### Instructions to follow
Would you transcribe each entry precisely as it stands, setting aside any images?

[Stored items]
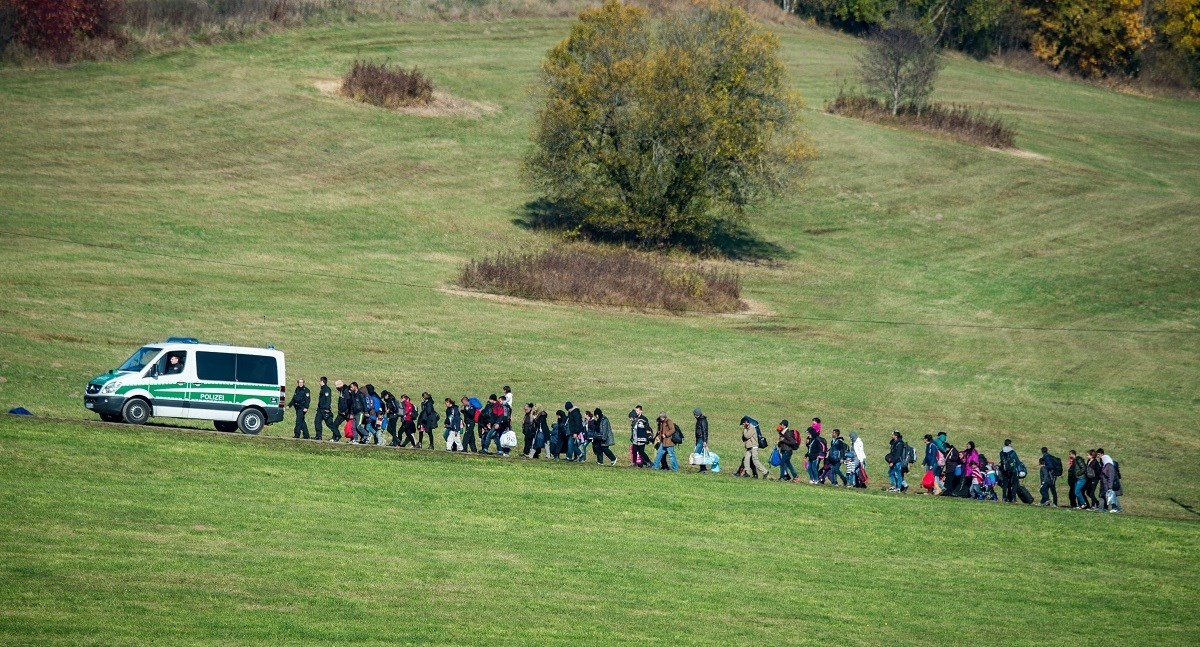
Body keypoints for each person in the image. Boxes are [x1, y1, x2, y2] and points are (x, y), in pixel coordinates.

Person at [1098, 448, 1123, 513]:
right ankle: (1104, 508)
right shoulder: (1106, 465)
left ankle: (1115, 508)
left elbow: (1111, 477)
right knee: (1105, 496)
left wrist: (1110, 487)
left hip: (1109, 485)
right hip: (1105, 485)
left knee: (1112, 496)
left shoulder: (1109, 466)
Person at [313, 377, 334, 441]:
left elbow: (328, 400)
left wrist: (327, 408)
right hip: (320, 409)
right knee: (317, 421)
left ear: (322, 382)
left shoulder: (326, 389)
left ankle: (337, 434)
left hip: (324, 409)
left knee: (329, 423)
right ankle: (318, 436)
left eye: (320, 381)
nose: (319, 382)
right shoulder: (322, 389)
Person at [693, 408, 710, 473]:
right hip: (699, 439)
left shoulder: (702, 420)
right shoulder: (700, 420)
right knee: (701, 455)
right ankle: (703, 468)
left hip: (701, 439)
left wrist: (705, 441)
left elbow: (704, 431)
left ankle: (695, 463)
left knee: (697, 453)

### Response to this exercise
Body keypoints for each person in the image. Boxes are [x1, y1, x2, y2] and points are (x, y), in pixel coordinates.

Person at [1098, 448, 1123, 513]:
right ankle: (1104, 508)
right shoulder: (1106, 465)
left ankle: (1115, 508)
left elbow: (1111, 477)
right knee: (1105, 496)
left wrist: (1110, 487)
left hip: (1109, 485)
right hip: (1105, 485)
left knee: (1112, 496)
left shoulder: (1109, 466)
Person at [313, 377, 334, 441]:
left elbow: (328, 400)
left wrist: (327, 408)
right hip: (320, 409)
right knee: (317, 421)
left ear: (322, 382)
left shoulder: (326, 389)
left ankle: (337, 434)
left hip: (324, 409)
left knee: (329, 423)
right ankle: (318, 436)
left eye: (320, 381)
nose: (319, 382)
right shoulder: (322, 389)
Person at [693, 408, 710, 473]:
right hip: (699, 439)
left shoulder: (702, 420)
right shoulder: (700, 420)
right knee: (701, 455)
right ankle: (703, 468)
left hip: (701, 439)
left wrist: (705, 441)
left elbow: (704, 431)
left ankle: (695, 463)
left knee: (697, 453)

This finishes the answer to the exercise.